Dawkins has been arrogant for years, a man so convinced of his intellectual superiority that he believes the one domain in which he happens to be an expert, science, is the only legitimate way of acquiring or assessing knowledge. All of his outbursts in recent years follow from this belief: he understands the scientific method, a process intended to mitigate the interference of human subjectivity in data collection, as a universally applicable way of understanding not just the physical world but literally everything else as well. Hence his constant complaint that those appalled by his bigoted vituperations are simply offended by clarity; feeble-minded obscurantists who cling to emotion, tradition or the supernatural to shield themselves from the power of his truth bombs.
You don’t have to be religious to find this level of hubris baffling.
But it’s not baffling, really. Dawkins gained fame and fortune through his vehement atheism. It’s worked so well for him, why would he not want to atheist as hard as he can? It’s a pretty common tendency for humans — to lean hard on the things that work for them.
Look at it this way: Let’s say that you’re a big, big fan of vinyl siding. You put it on your own house, and you think it’s fantastic. You love it so much that you take a job selling it. Since you’re such a fan of the product, you’re really good at selling it, which makes you a lot of money, which makes you love vinyl siding even more. As this cycle continues, your fanhood and your livelihood would eventually become inextricably intertwined. It would be the subject of every conversation, the solution to every problem.

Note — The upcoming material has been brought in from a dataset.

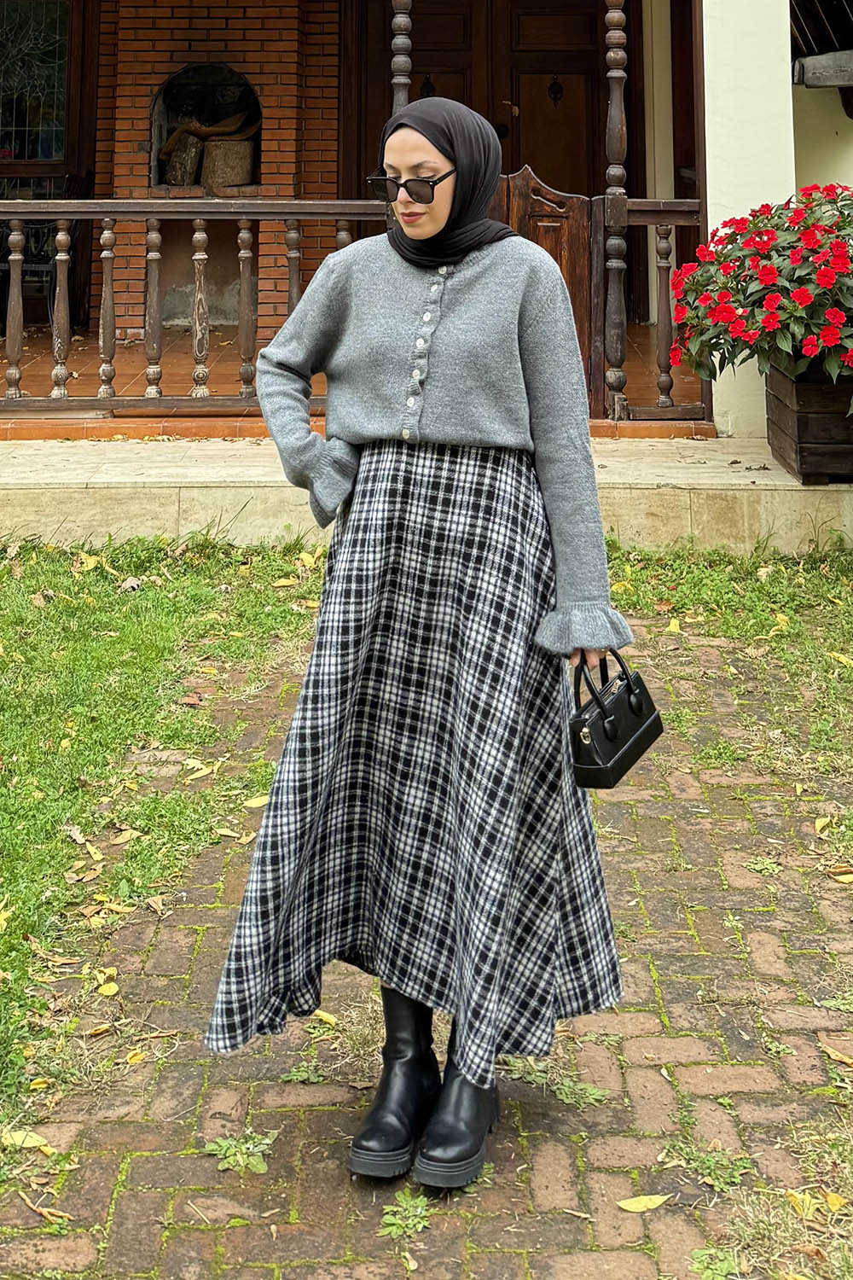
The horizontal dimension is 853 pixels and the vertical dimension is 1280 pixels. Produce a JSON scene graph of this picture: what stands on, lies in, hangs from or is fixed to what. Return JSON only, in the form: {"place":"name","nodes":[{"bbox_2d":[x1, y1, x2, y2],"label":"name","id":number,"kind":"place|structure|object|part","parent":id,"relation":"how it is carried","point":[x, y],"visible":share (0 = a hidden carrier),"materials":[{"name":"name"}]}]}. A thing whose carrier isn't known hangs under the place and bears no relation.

Dawkins’ existing beliefs have been reinforced by success and acclaim, so of course he leans on those beliefs more and more; in his case, apparently, to the exclusion of everything else.
Maybe everyone’s not as obnoxious about it as Dawkins, but there are variations on this theme everywhere you look. Like the White House, for instance, where a guy who got where he is through community organizing tries to run the country like a community organizer. Why would he not? Vinyl siding has worked on everything so far.